What you are asked to do: Convert the lines of the material from its first line through the line containing "Zum Warenkorb", inclusive, into a numbered list, leaving out any blank lines.

(Saved entries)

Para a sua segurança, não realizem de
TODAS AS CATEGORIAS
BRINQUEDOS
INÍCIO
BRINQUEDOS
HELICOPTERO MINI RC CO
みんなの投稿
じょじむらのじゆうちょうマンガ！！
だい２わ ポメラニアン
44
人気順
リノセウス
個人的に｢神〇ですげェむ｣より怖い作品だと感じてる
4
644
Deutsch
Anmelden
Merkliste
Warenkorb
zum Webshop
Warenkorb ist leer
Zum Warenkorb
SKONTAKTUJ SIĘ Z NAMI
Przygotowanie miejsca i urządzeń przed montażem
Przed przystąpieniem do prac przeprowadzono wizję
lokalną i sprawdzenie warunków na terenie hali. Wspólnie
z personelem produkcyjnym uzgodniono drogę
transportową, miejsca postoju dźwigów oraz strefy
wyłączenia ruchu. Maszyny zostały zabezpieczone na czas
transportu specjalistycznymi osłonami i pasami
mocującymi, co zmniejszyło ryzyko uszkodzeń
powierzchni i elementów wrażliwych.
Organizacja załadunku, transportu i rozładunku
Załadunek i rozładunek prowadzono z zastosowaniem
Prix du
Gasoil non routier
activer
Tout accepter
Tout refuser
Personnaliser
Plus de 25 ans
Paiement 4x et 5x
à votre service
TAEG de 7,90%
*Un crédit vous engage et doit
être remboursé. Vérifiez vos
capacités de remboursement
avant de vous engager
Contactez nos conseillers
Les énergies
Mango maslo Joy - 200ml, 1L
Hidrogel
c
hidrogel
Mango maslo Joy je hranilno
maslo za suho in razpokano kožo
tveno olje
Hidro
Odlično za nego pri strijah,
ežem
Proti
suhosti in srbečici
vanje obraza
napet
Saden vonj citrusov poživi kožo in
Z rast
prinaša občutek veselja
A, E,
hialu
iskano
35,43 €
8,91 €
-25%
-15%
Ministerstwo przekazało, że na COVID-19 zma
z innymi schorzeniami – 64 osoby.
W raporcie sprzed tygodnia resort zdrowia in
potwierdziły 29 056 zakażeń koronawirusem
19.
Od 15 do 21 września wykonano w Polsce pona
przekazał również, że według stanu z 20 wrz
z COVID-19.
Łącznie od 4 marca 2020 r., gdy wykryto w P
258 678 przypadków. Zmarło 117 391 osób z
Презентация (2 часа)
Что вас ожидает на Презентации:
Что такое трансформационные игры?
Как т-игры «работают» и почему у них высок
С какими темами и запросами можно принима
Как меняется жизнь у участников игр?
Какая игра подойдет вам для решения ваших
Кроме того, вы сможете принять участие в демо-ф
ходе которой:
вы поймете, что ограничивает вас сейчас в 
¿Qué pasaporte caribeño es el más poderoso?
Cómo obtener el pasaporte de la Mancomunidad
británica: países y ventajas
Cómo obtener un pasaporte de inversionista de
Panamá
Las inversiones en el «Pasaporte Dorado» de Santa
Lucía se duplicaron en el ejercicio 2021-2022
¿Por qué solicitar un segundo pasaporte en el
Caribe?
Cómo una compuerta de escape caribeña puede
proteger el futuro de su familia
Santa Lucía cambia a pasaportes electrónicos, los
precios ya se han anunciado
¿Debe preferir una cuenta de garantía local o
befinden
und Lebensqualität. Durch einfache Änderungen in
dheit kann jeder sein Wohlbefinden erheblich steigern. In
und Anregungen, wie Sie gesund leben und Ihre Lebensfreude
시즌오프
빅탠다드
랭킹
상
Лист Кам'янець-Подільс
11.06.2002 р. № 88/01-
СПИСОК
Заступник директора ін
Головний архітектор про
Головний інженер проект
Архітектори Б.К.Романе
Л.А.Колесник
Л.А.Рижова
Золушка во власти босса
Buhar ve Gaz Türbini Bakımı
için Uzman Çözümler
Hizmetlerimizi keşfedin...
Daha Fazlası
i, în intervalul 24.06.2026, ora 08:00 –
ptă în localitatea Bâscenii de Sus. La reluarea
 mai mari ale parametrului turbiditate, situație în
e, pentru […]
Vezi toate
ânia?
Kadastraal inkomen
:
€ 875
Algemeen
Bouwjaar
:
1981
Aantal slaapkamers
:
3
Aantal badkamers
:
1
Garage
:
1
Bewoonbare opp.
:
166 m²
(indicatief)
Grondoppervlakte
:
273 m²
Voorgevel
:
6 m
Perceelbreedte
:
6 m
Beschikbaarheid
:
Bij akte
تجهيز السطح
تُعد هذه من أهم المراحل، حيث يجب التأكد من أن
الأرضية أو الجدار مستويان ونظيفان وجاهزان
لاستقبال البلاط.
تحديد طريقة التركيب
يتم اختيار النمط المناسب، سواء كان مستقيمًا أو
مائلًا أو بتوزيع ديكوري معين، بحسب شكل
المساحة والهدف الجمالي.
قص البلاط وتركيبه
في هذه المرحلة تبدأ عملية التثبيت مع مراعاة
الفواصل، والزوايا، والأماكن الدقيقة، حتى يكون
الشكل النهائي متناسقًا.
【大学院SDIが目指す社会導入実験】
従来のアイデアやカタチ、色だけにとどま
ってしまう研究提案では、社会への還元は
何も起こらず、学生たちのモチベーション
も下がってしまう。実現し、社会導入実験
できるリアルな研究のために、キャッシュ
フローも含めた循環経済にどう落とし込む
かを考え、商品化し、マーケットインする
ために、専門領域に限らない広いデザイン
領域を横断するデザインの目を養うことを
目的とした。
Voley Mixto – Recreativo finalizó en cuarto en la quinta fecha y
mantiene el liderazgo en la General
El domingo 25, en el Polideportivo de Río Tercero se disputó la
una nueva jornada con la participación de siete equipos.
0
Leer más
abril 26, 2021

Expected answer:
1. Para a sua segurança, não realizem de
2. TODAS AS CATEGORIAS
3. BRINQUEDOS
4. INÍCIO
5. BRINQUEDOS
6. HELICOPTERO MINI RC CO
7. みんなの投稿
8. じょじむらのじゆうちょうマンガ！！
9. だい２わ ポメラニアン
10. 44
11. 人気順
12. リノセウス
13. 個人的に｢神〇ですげェむ｣より怖い作品だと感じてる
14. 4
15. 644
16. Deutsch
17. Anmelden
18. Merkliste
19. Warenkorb
20. zum Webshop
21. Warenkorb ist leer
22. Zum Warenkorb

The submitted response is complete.